É que, apesar da sua dimensão e da sua localização demasiado periférica, Portugal, um dia, haveria de pôr o mundo a pensar e de funcionar como ponto de observação de uma revolução onde o cravo colorido foi a sua imagem de marca. E sobre essa imagem tão cândida de uma criança a colocar um cravo vermelho na ponta de uma espingarda, já se passaram 43 longos anos.

Muitas águas passaram por debaixo das pontes e muitas outras alimentaram as fontes. Entretanto, uma classe política se instalou e um corrupio de interesses passou a dominar grande parte de quem tem, ao longo de todo este tempo, dominado a vida de todos nós. Não é por isso de estranhar que o fosso entre políticos e cidadãos se tenha vindo a acentuar.

Para o atenuar, ou então, para o disfarçar, os políticos de Lagos decidiram sair à rua e dar à comemoração deste 25 de Abril de 2017, um cariz mais popular. Ou, talvez, para não se correr o risco de se deparar com uma sala demasiado vazia. Independentemente das motivações, a sessão solene das comemorações do 25 de Abril, em Lagos, teve lugar em plena rua, na Praça Gil Eanes, defronte do edifício da antiga Câmara Municipal de Lagos.
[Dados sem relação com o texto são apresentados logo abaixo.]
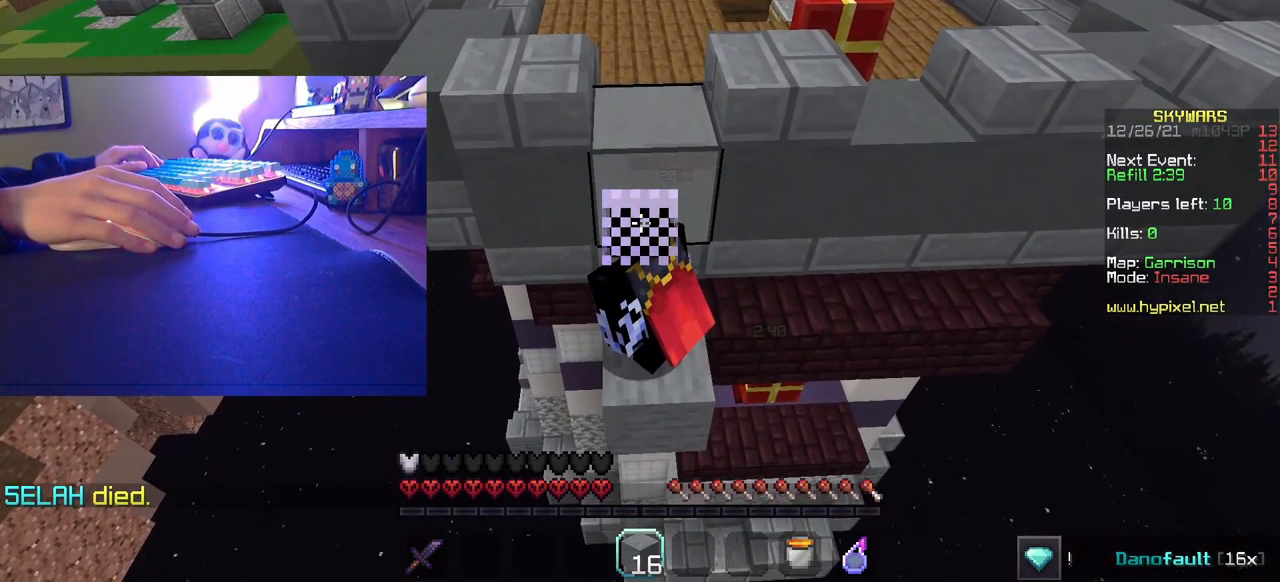
{"keys": ["d", "w"], "mouse": [], "events": [[467, "w", "down"], [500, "d", "down"]]}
Todas as forças políticas discursaram para exaltar os valores de Abril e começarem a acenar à campanha que, entretanto, se começa a fazer sentir nesta recta final a caminho das autárquicas. Presidente da Câmara, da Assembleia Municipal e demais forças políticas cumpriram a sua missão sem esquecer a eleição que se avizinha.
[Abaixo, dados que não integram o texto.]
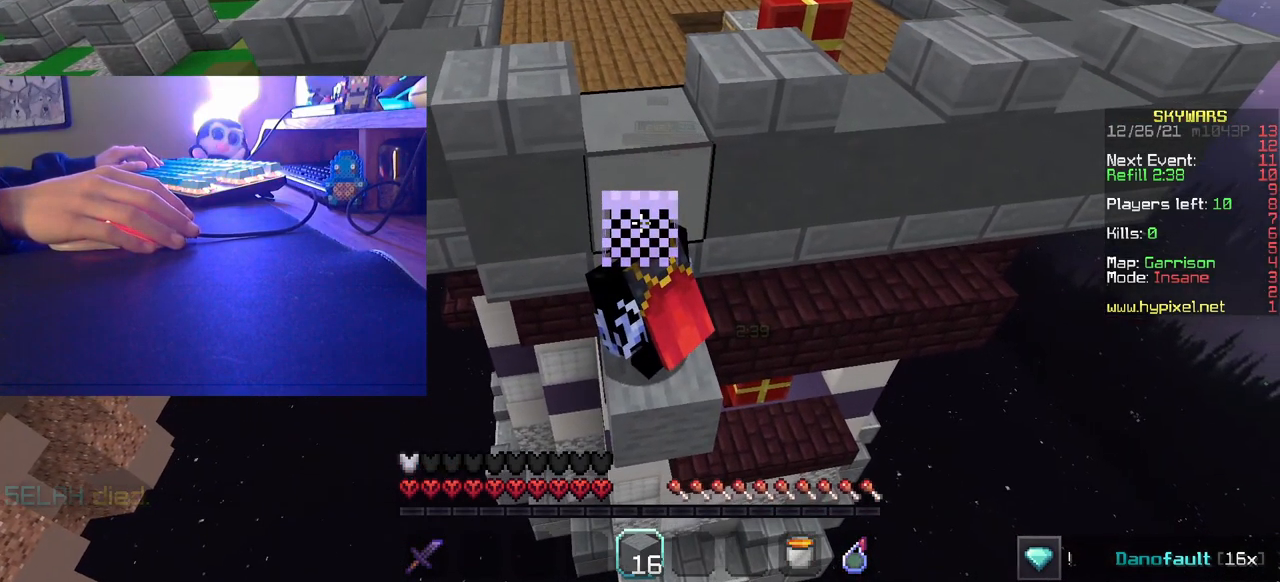
{"keys": ["d", "w"], "mouse": [], "events": []}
Para não serem só os políticos a fazer a festa, muitas colectividades com os seus estandartes fizeram-se representar e fizeram questão de, com o seu colorido, abrilhantar uma sessão como aquela. Alguma população, mais para ver o folclore da sessão e poder seguir uma liturgia como aquela, por lá esteve até tudo se desmobilizar e partir rumo à casa de cada um.
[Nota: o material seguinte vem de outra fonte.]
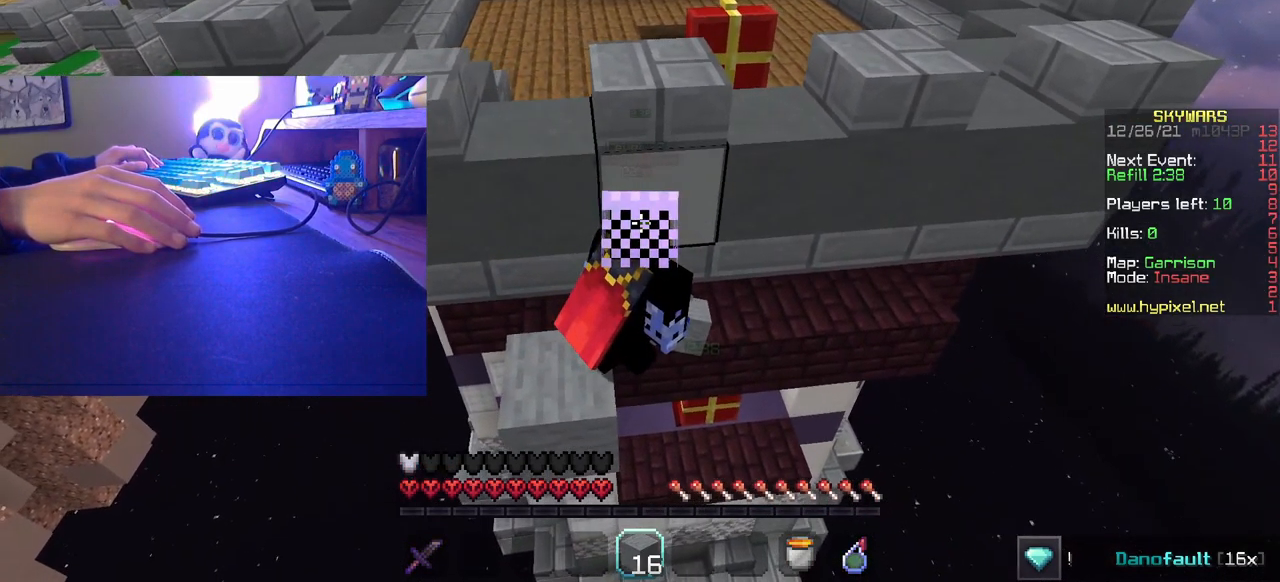
{"keys": [], "mouse": [], "events": [[117, "d", "up"], [200, "w", "up"]]}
Pôde ainda visualizar-se uma exposição fotográfica das primeiras cerimónias que, em Lagos, quiseram celebrar e dar um ar de festa a essa primeira comemoração. Outros eventos como exposições, almoço e as mais diversas manifestações quiseram assinalar esta passagem dos 43 anos das comemorações de Abril em Lagos.

Mas para que estas celebrações ganhem outra expressão, em Lagos e pelo país adiante, a política dos interesses ter-se-á de esbater ou mesmo de anular. Só assim os cidadãos, em maior número, se começarão a aproximar e o fosso entre eleitos e eleitores se começara a aplanar. E então Abril ganhará outra expressão e o seu significado motivará a população para a sua comemoração. Quem sabe se já em 2018!